- [REQUIREMENT]
Below are the records; collect from them each line containing the string "nicht".

- [GIVEN INFORMATION]
[Start of section]

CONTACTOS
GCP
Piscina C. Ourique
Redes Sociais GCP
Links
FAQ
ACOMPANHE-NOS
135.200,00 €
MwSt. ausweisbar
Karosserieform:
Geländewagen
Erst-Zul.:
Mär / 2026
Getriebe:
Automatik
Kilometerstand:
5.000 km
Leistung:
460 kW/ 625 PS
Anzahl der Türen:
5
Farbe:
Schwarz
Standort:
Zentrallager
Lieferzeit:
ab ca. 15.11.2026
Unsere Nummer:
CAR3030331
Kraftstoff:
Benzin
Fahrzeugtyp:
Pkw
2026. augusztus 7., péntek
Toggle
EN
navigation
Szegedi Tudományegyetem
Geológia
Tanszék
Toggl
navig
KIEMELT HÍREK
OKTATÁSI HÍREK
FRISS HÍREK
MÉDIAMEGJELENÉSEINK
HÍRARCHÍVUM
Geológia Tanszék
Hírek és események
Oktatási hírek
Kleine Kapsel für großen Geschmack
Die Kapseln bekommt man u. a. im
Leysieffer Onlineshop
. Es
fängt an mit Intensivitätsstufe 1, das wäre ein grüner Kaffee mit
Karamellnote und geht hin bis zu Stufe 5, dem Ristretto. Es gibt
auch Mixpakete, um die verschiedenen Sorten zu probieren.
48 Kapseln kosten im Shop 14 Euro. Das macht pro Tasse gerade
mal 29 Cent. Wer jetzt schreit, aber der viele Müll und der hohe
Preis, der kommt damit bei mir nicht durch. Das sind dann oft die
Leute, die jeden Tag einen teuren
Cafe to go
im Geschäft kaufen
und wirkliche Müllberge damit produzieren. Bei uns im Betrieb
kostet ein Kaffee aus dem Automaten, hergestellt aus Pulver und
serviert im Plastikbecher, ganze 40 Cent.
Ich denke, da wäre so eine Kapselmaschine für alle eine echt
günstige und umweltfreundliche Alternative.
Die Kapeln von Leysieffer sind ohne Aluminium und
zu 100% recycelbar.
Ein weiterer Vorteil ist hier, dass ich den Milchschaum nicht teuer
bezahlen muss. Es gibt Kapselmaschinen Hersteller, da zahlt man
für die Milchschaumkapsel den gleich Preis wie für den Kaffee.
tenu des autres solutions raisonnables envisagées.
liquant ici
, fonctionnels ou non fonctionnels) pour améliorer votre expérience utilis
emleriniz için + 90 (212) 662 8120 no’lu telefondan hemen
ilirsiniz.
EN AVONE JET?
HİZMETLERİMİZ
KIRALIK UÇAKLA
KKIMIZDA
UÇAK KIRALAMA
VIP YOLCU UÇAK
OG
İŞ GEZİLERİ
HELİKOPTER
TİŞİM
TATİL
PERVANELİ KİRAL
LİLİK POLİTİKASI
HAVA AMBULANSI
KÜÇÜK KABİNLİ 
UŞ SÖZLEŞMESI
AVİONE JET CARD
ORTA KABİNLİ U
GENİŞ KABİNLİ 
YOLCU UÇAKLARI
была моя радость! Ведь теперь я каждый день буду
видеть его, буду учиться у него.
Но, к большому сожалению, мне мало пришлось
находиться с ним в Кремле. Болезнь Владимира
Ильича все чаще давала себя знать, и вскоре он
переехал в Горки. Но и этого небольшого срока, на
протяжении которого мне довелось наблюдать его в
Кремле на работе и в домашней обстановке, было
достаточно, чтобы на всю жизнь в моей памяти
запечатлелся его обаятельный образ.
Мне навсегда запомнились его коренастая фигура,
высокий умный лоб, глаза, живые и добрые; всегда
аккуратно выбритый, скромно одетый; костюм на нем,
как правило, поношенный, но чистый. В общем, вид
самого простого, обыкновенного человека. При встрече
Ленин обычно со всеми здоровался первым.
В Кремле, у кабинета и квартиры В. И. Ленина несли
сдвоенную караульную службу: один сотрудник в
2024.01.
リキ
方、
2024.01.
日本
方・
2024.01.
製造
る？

[End of section]

- [FINISHED TASK]
Preis, der kommt damit bei mir nicht durch. Das sind dann oft die
Ein weiterer Vorteil ist hier, dass ich den Milchschaum nicht teuer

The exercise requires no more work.